Welcome to the 26th edition of the Wealth Plan—your go-to newsletter for empowering and elevating your financial journey!

Our 5-Week Blitz is in full swing, and I hope you’ve been keeping up with me on Instagram . Together, we’re diving deep into the five pillars of financial literacy. So far, we’ve explored the concepts of compound interest and inflation, and this week, we’re tackling an essential topic: how a mortgage works.

But that’s not all! I’ve added something extra special to my IG profile:
🎄 THE FINANCIAL LITERACY ADVENT CALENDAR 🎄

If you’re not already following, don’t miss out on these quick, insightful lessons designed to simplify your path to financial success. Today, I am gifting something special: the possibility to join in my "2025 Save and Invest" community on Telegram where we will work together on achieving SMART saving goals and invest the savings to create wealth. You can sign up HERE.

_DATA SEGMENT_
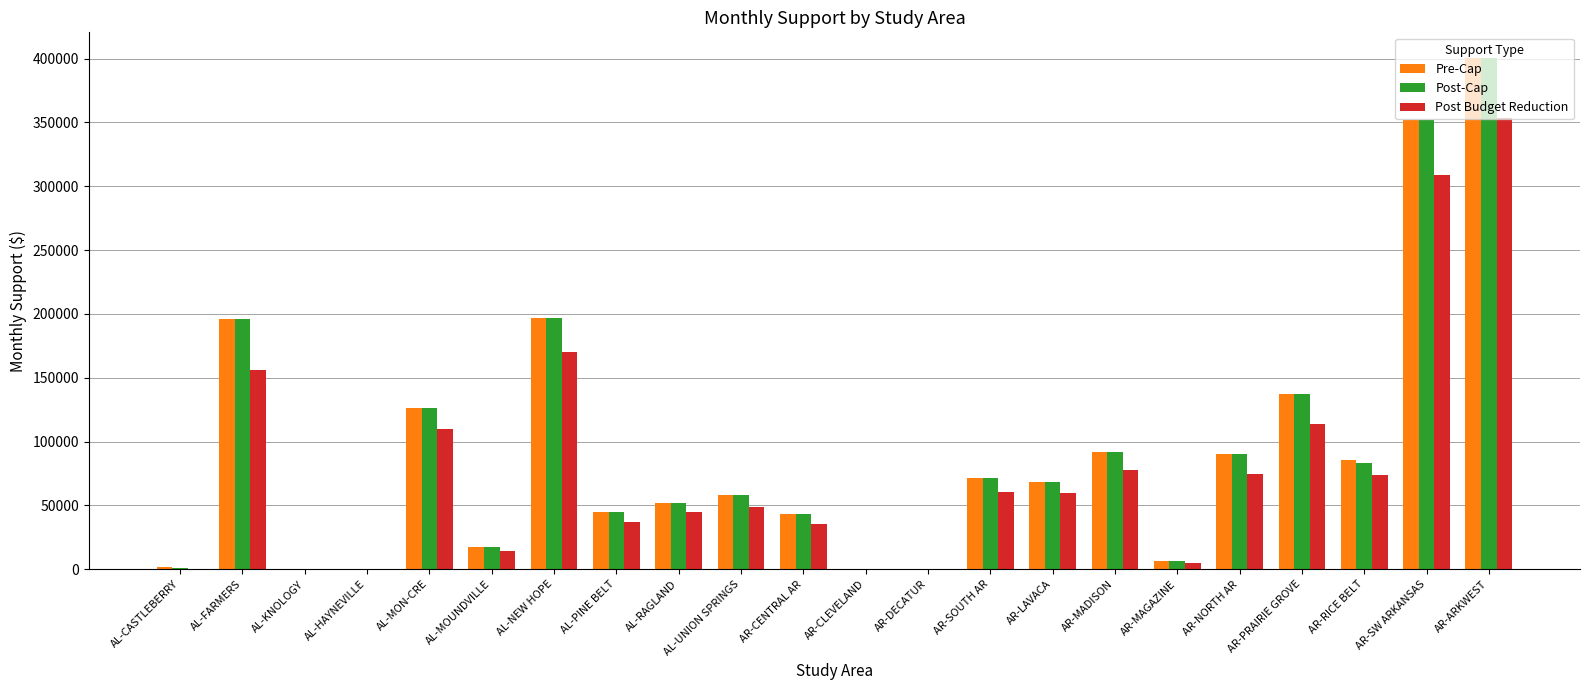

What is the approximate value of Pre-Cap at AR-MADISON?

91719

_INSTRUCTIONS TO FOLLOW_
In the newsletter excerpt, name every financial topic that the 5-Week Blitz has explored so far or is tackling this week.

_ANSWER FOR THE TASK_
Compound interest, inflation, and how a mortgage works.